Added confidence in the “steady-stateness” of the data is gained when a long, contiguous series of data points is captured that have exactly the same values.
This stream of readings is recorded for subsequent off-line ITB PostProcessor SteadyState analysis that consists of a linear regression by least squares fit and standard deviation for each blade/gate pair. These form a data set for every individual fixed blade angle as shown by the blue highlighted tables in Figure 2.
The next step is to plot power and flow versus gate opening separately as two "smooth curve" graphs, which are shown directly under each blue data set as shown in Figure 2.
These graphs are used to check for any random or precision errors in the data sets.
All of the data was very precise with no randomness evident.
Next the data was recombined and the performance values computed for every 0.5% of gate opening.
This data is identified with pink highlight on Figure 2 and is plotted on the graph entitled, "Dorena 1 - Index Test Data Curves" located at the far right of the spreadsheet in Figure 2.
Figure 5 Final Graph of Classical Smooth Curve Analysis Method
The single data table highlighted in purple at the far left of the spreadsheet of Figure 2 is the index test data input from the ITB software.
As a double-check for this first index test, this data table was compared to hand calculated results by plotting it right on top of the two 0-Degrees (flat-blade angle) smooth curves to verify and demonstrate the coincidence of the ITB software result with the industry accepted method’s result.
Observations and Conclusions
· On the upper portion of the Dorena 1 - Index Test Data Curves graph a tangent line is drawn connecting the tangents of the fixed blade profiles.
· This graph shows the overall efficiency performance of this machine at a gross head (forebay - tailwater) of 69 feet.
· This means the intake losses, the hydraulic losses in the penstock (friction and turbulence from sharp direction and diameter changes) and the sudden expansion losses of the fluid exiting the draft tube are all charged to the turbine.
· This unit has a maximum efficiency of 76.7% at 2.9 MW where it is using 645 cfs.
· The accuracy of an index test data reduction can be judged by the lack of randomness in the line of interpolation points on the lower portion of this main graph.
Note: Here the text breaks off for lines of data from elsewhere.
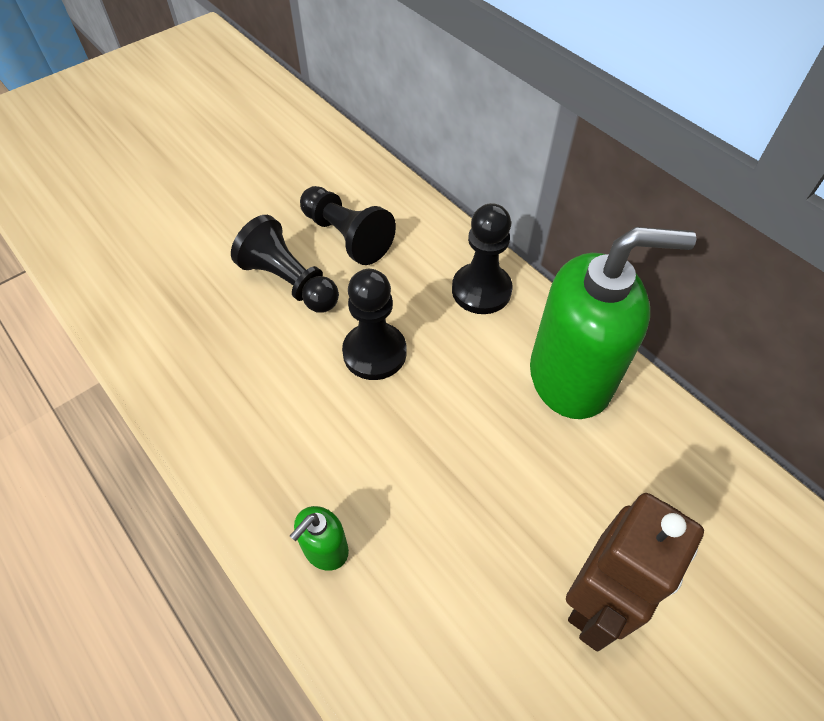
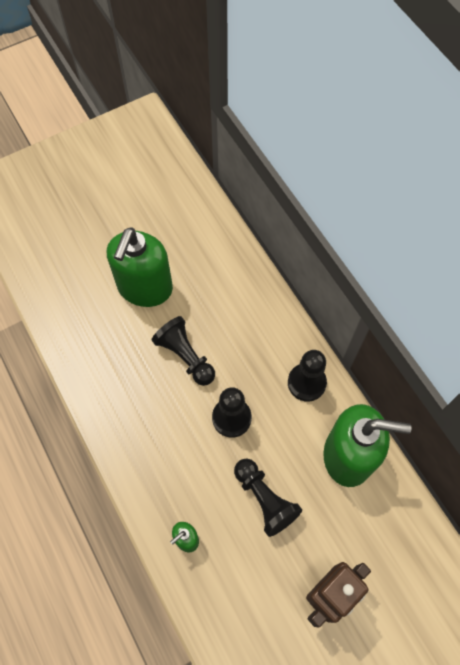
camera: 10 degrees right, 10 degrees up
black pawn [300,186,396,265] -> black pawn moved to [234,458,302,537]
none -> green soap dispenser [107,227,173,307]

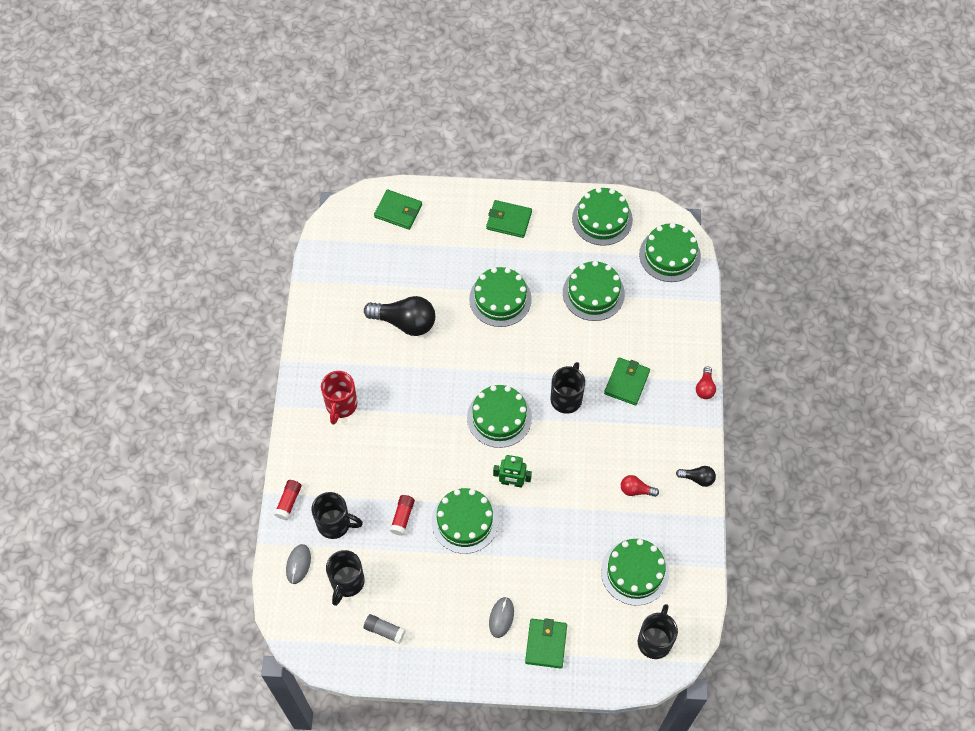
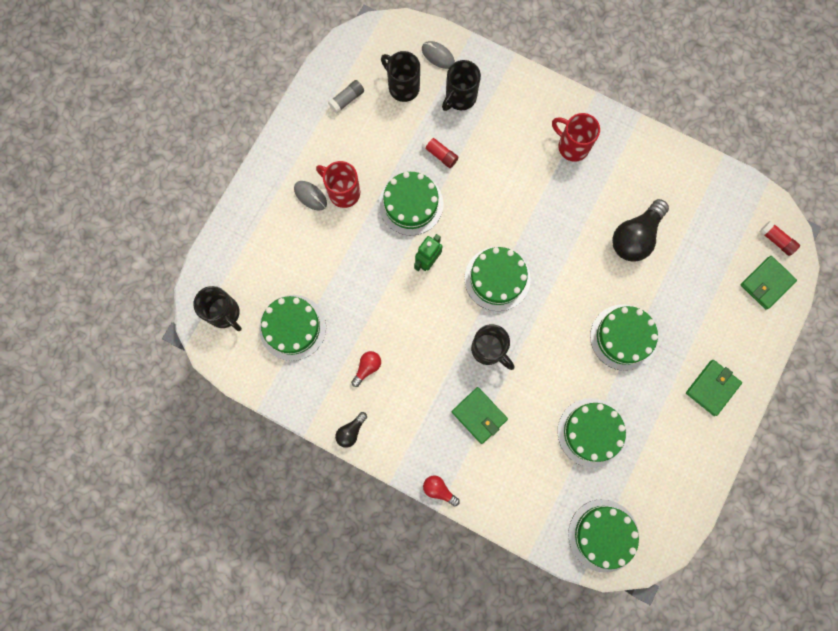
camera: 115 degrees right, 15 degrees up
red glue stick [274,480,302,520] -> red glue stick moved to [760,221,800,256]
green wallet [525,618,567,669] -> none
green cake [572,187,633,246] -> none
none -> red mug [316,161,360,208]

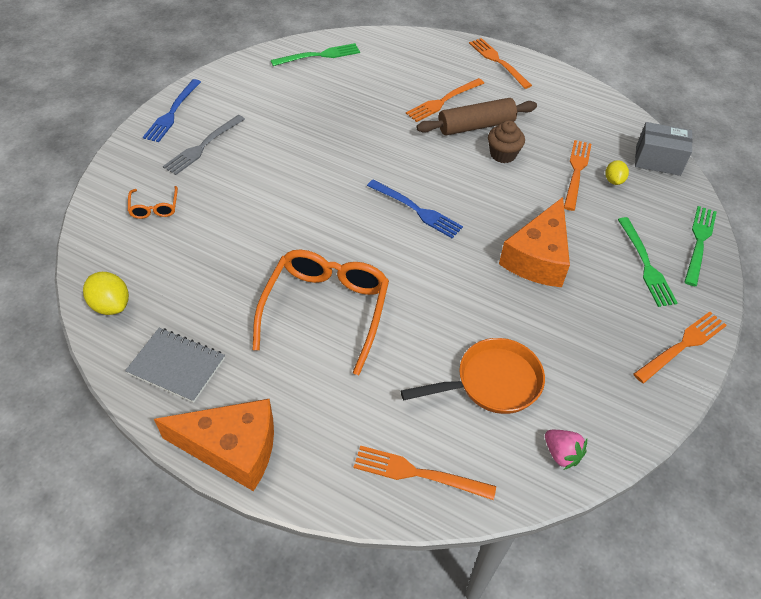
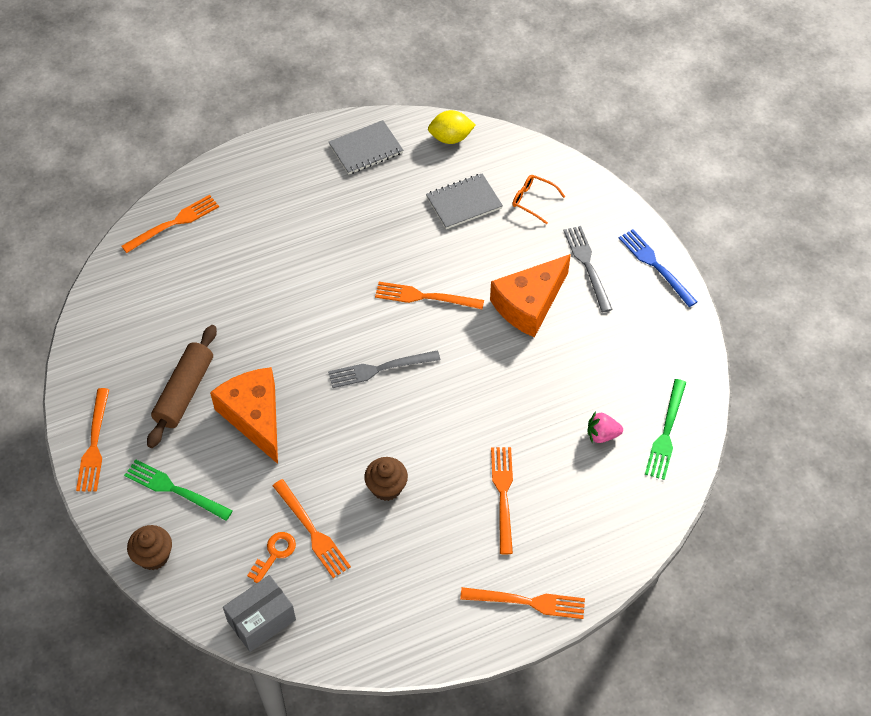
camera: 130 degrees right, 5 degrees up
orange cheese [154,399,274,491] -> orange cheese moved to [490,254,571,338]
orange glasses [252,250,389,375] -> none
blue fork [367,180,463,238] -> grey fork [328,350,440,388]
orange pan [401,338,545,414] -> none
brown rolling pin [416,98,537,135] -> brown rolling pin moved to [147,325,217,448]
pink strawberry [545,430,587,470] -> pink strawberry moved to [588,411,623,443]
yellow lemon [605,160,629,185] -> orange key [247,532,296,583]
green fork [685,206,717,286] -> brown cupcake [127,525,172,570]
none -> orange fork [375,282,484,309]
none -> grey notebook [426,173,503,229]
· All of the data points fall on the smooth curves which exemplifies the extreme accuracy with which this index test data was reduced.
· The tangent points of blade and gate are plotted onto the lower graph and a line drawn through them to form the "blade to gate cam curve."
· Again, this data shows no randomness whatsoever.
· It does show the lift off point for the blades at this gross head is 52.5% gate opening, which is a significantly large gate opening, and that full steep blade angle is not achieved until 97.25%.
· These two characteristics, along with the low maximum efficiency (even when including the penstock losses) indicate that design head or the head of best efficiency will be noticeably higher.
End of file
 ASME PTC-18 Pg. 64, Section 5, pp. 5.2.1
 An “overall efficiency profile” is useful for higher level optimization schemes, such as WaterView, Opt-Ease or USACE’s GDACS program.